Actually, the chip sealing may have helped me. I don't like parking alongside state highways but there were no other options. But the northbound traffic would only pass through here once every fifteen minutes, and they'd be so intent on passing one another that they would ignore my car to the side. The southbound traffic was considerably lighter by comparison.
It was very warm now, but a couple things were in my favor. First, it was very dry, no humidity to "enhance" the discomfort. Second, there were more clouds and the sun would be hidden for minutes at a time. Also, once higher, there was a soft breeze. All I would be feeling is the ambient warmth, not the direct effect of the sun on my skin, which often is most uncomfortable.
I had to scamper up a road cut, then through moderate brush with lanes to a fence. I eased under it and followed more lanes, the brush here being light and scattered, with lots of grass. Peak 4465 rose up ahead, partially blocked by a foreground bump. For the moment, I was dealing with a mix of arroyos and ridges.
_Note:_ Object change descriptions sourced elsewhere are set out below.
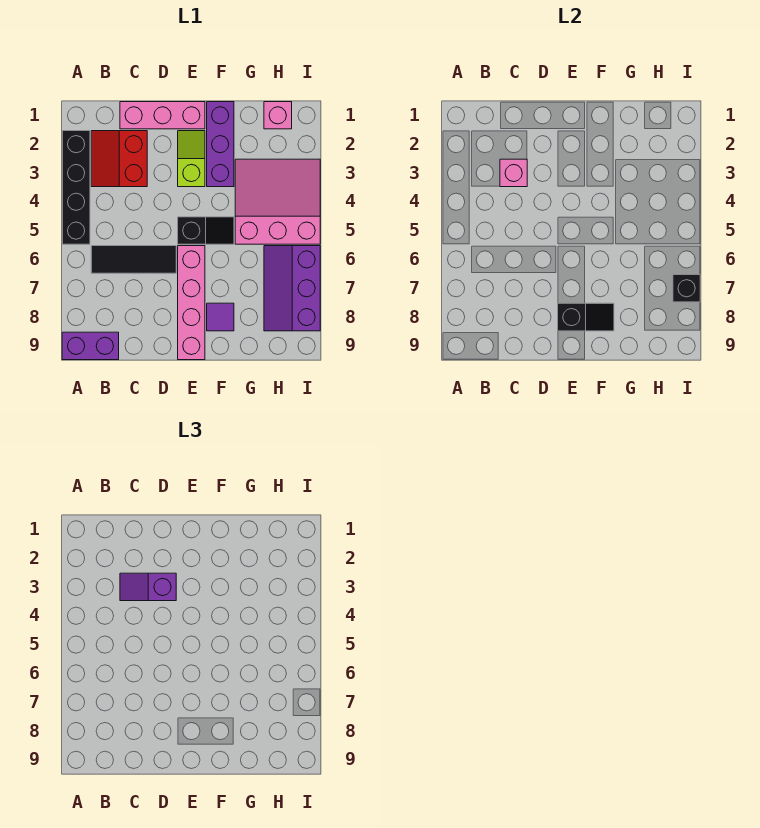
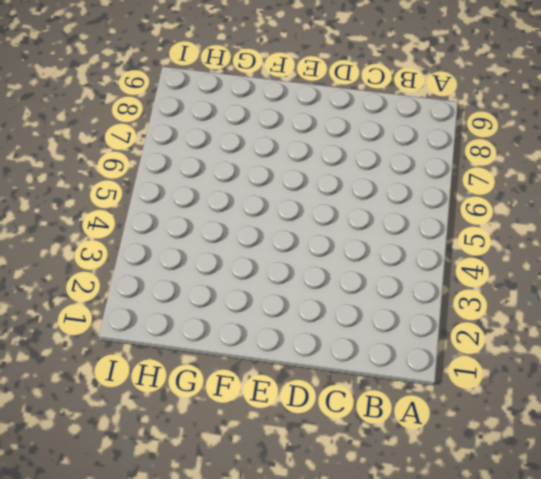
none -> black brick A2:A5 level 1
none -> purple brick A9:B9 level 1
none -> red slope B2:C3 level 1 top C

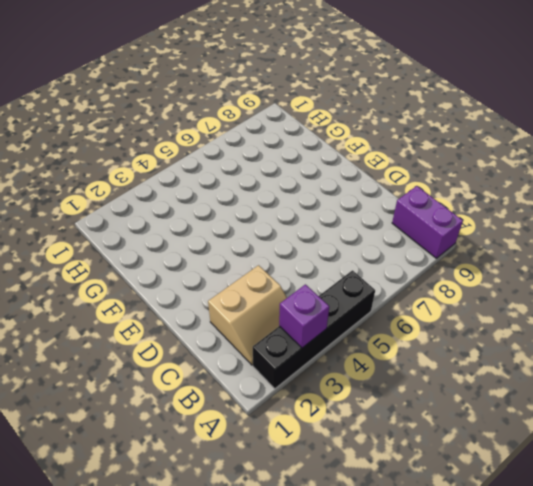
purple brick A3 level 2 -> none
tan slope B2:C3 level 1 top C -> red slope B2:C3 level 1 top C
none -> black tile B6:D6 level 1
none -> pink brick C1:E1 level 1
none -> lime slope E2:E3 level 1 top 3

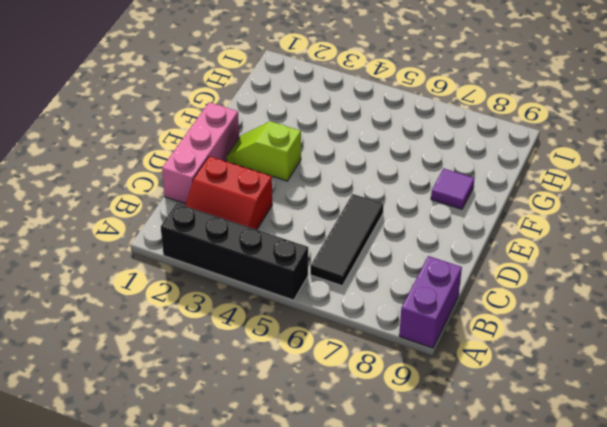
none -> black slope E5:F5 level 1 top E
none -> pink brick E6:E9 level 1
none -> purple brick F1:F3 level 1

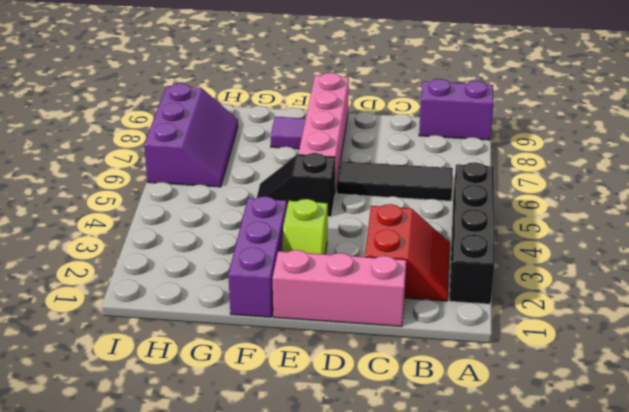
none -> pink slope G3:I5 level 1 top 5
none -> pink brick H1 level 1
none -> pink brick C3 level 2

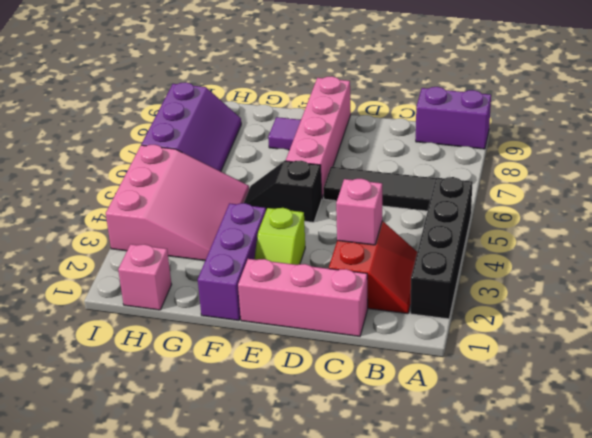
pink slope G3:I5 level 1 top I -> pink slope G3:I5 level 1 top 5
none -> black slope E8:F8 level 2 top E
none -> black brick I7 level 2
none -> purple slope C3:D3 level 3 top D

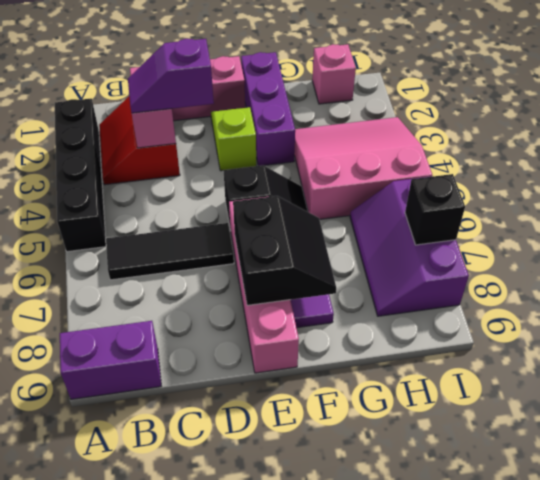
black slope E7:F8 level 2 top E -> black slope E8:F8 level 2 top E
I aimed for the ridge that led up to the foreground hill. Once on it, it steepened but behaved. I had lanes the whole way. The tread was gravelly and loose, but getting up this ridge went fast. I was now on the main ridge that leads to the summit. A fence line runs along this ridge.
The final slope was steepest. I had approached the ridge slightly from the northeast which placed me east of the fenceline. Too lazy to cross it, I stayed on its east. For some reason, the fence does not cross the summit, but runs below it to the east. The terrain became very loose and brushy here. I finally crossed the fence and walked to the highpoint.
The one-way hike had covered about three-fourths of a mile and I walked it in about a half hour. I felt fine overall, no heat concerns. The views from here were excellent, getting a full 360-degree perch to view all the big peaks. To the west were the Superstitions and the Mazatzals. I could see some of Lake Roosevelt. To the north were the Sierra Anchas. To the east were the Apache Peaks and all the ranges surrounding Globe. I could see the big Pinal Mountains and also Webster Mountain. I found a register and signed in, the first to sign it in 4 years.
Going down, I stayed on the west side of the fence, on much friendlier slope, even following a rough footpath for much of the descent. I crossed the fence lower down then retraced my route back to my car. By now, it was close to noon and warming into the mid 90s. I was very pleased to get these three peaks done in spite of the heat. And I never saw a snake. But I did wear my snake gaiters for the last two peaks.
I had to deal with the chip sealing segment to get back into Globe. I stopped for a spell to relax at a Starbucks. The main highway back into Phoenix, US-60, was closed every day from 9 a.m. to 2 p.m. for bridgework being done in the Queen Creek Canyon near Superior. I killed time at a couple stores, then got myself in the line of cars in Miami. When they opened the road, it was like an F-1 race, everyone trying to pass one another and jockey for position.
The drive out went well. The craziness lasted for just a few miles. Once back into the Phoenix area. the temperature was about 105°. I got to my cheap hotel in Tempe to shower and nap, and catch up on texts and emails and other work-related things. Funny thing is that I only had a couple emails and nothing big, so being away for the day was smart of me.